◆ Assignment
Some lines hold the string "globe". Copy all of them from the material that follows.
START Records
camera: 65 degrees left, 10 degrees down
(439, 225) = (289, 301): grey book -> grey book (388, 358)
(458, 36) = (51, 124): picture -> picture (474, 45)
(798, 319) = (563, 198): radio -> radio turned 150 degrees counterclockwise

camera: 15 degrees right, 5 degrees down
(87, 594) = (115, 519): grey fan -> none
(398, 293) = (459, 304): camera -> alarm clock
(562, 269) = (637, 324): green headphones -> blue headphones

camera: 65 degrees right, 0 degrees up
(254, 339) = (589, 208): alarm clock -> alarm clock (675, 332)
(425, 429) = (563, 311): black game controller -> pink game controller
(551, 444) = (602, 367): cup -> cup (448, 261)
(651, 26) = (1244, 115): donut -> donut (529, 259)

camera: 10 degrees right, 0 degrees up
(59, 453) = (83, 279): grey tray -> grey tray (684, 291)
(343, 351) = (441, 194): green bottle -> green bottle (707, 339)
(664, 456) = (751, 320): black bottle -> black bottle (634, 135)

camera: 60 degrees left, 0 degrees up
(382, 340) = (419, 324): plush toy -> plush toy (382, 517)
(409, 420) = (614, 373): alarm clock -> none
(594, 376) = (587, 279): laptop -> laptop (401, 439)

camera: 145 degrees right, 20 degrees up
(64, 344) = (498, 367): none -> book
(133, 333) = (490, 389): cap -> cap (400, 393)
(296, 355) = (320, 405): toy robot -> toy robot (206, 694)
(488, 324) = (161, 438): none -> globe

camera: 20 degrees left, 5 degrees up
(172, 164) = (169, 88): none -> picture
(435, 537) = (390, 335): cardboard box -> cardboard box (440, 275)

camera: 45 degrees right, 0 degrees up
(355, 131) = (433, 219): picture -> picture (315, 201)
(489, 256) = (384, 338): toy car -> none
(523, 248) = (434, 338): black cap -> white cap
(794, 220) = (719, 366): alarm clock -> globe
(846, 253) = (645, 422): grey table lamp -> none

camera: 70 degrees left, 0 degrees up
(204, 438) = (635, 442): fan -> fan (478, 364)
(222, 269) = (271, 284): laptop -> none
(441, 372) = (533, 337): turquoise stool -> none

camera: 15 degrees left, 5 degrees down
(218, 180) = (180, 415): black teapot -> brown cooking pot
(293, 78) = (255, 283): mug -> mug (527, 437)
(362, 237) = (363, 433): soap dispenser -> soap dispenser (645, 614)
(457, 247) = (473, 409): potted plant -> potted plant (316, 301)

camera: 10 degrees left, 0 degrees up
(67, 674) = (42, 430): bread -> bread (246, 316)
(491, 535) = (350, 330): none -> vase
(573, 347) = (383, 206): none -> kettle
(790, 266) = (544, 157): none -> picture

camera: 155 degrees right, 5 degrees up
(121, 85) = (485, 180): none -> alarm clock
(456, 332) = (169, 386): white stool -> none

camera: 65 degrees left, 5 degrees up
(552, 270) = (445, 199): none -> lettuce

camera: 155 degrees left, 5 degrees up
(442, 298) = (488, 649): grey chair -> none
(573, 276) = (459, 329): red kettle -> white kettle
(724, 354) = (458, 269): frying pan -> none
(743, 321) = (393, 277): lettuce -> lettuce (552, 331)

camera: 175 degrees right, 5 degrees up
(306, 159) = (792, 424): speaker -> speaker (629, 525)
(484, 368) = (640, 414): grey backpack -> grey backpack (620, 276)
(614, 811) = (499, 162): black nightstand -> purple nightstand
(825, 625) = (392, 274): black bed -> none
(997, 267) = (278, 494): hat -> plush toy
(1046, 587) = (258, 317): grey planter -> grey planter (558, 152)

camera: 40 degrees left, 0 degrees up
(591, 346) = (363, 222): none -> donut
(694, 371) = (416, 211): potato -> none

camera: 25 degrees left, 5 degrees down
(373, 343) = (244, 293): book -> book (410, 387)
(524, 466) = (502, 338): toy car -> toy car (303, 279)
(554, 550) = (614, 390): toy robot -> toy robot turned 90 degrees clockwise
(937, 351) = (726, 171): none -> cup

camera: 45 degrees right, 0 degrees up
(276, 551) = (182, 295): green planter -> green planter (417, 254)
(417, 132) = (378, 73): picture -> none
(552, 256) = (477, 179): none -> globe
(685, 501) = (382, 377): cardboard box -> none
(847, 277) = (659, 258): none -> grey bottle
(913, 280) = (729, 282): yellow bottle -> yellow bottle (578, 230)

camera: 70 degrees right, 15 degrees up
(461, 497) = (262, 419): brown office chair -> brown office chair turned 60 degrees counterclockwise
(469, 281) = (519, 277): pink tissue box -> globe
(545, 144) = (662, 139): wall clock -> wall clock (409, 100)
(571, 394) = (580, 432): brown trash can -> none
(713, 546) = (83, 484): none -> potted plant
END Records
◆ Exercise output
(488, 324) = (161, 438): none -> globe
(794, 220) = (719, 366): alarm clock -> globe
(552, 256) = (477, 179): none -> globe
(469, 281) = (519, 277): pink tissue box -> globe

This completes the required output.